** EXERCISE PROMPT **
What are the lines from the top of the entries below through the line containing "Now give the 3D bounding box of the label"? Return them exactly, both ends included, without the pictures.

───── AVAILABLE DATA ─────

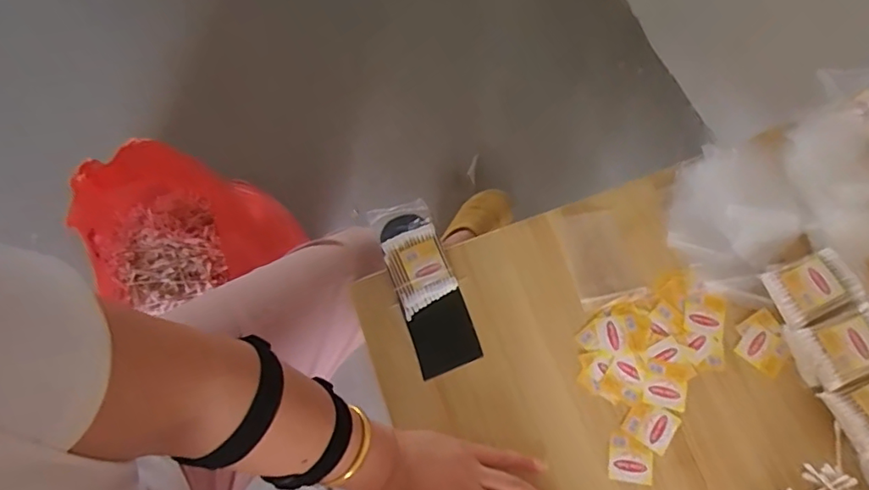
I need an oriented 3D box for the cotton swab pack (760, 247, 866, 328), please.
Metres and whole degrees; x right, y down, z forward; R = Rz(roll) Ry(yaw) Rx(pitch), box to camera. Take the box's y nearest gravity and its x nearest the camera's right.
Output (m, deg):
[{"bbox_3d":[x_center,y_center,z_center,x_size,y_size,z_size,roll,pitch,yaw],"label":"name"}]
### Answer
[{"bbox_3d":[0.356,0.042,0.525,0.075,0.036,0.056,-20,71,-6],"label":"cotton swab pack"}]

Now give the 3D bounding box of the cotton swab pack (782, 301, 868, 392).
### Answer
[{"bbox_3d":[0.372,0.093,0.506,0.080,0.042,0.060,-20,70,-6],"label":"cotton swab pack"}]

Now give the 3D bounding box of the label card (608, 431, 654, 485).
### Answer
[{"bbox_3d":[0.178,0.192,0.496,0.038,0.004,0.040,7,70,4],"label":"label card"}]

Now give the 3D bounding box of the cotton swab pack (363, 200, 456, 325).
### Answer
[{"bbox_3d":[-0.022,0.008,0.566,0.061,0.019,0.115,-20,70,-6],"label":"cotton swab pack"}]

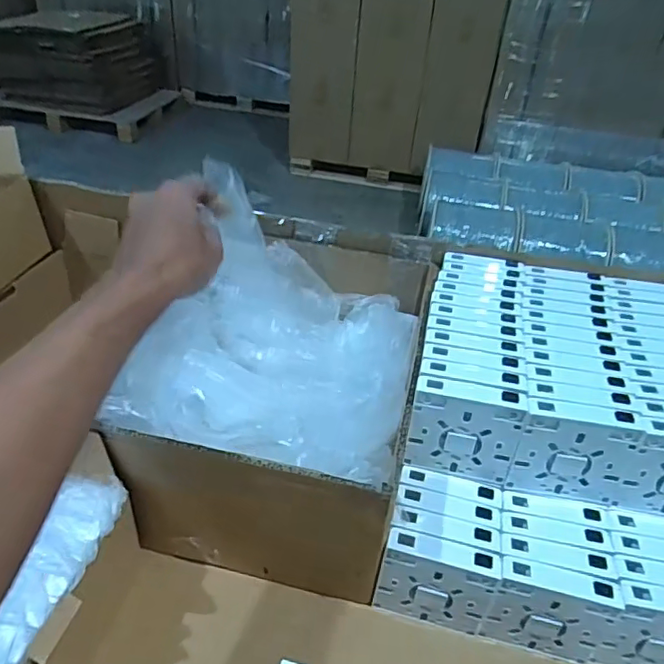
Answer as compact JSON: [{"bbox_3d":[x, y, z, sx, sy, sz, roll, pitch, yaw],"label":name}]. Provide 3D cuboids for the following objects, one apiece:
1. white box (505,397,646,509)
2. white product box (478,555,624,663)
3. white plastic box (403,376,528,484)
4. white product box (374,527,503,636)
[{"bbox_3d":[0.193,0.099,0.454,0.084,0.088,0.019,7,34,8],"label":"white box"},{"bbox_3d":[0.165,0.215,0.432,0.084,0.085,0.020,7,34,8],"label":"white product box"},{"bbox_3d":[0.107,0.084,0.463,0.085,0.090,0.021,6,34,6],"label":"white plastic box"},{"bbox_3d":[0.082,0.200,0.444,0.086,0.087,0.020,8,34,10],"label":"white product box"}]

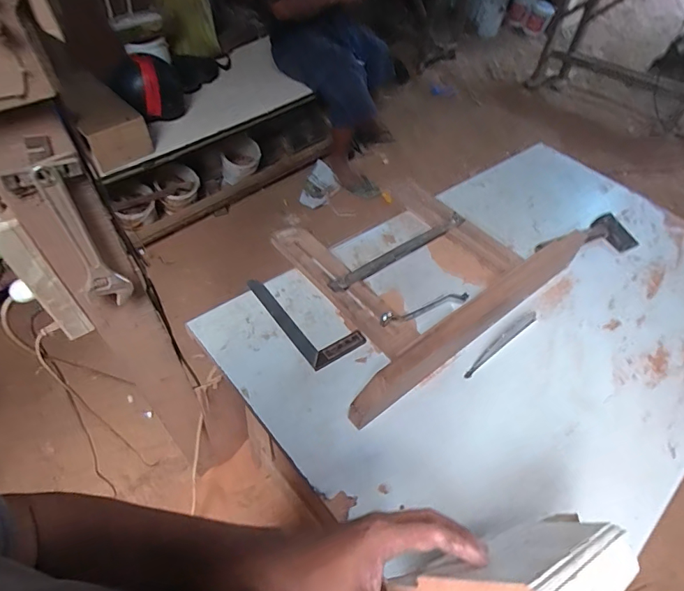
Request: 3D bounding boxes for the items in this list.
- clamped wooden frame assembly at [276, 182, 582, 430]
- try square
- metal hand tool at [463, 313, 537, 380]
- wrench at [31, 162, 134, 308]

─────

** YOUR SOLUTION **
I need an oriented 3D box for the cotton swab pack (760, 247, 866, 328), please.
Metres and whole degrees; x right, y down, z forward; R = Rz(roll) Ry(yaw) Rx(pitch), box to camera. Take the box's y nearest gravity and its x nearest the camera's right.
Output (m, deg):
[{"bbox_3d":[x_center,y_center,z_center,x_size,y_size,z_size,roll,pitch,yaw],"label":"name"}]
### Answer
[{"bbox_3d":[0.356,0.042,0.525,0.075,0.036,0.056,-20,71,-6],"label":"cotton swab pack"}]

Now give the 3D bounding box of the cotton swab pack (782, 301, 868, 392).
### Answer
[{"bbox_3d":[0.372,0.093,0.506,0.080,0.042,0.060,-20,70,-6],"label":"cotton swab pack"}]

Now give the 3D bounding box of the label card (608, 431, 654, 485).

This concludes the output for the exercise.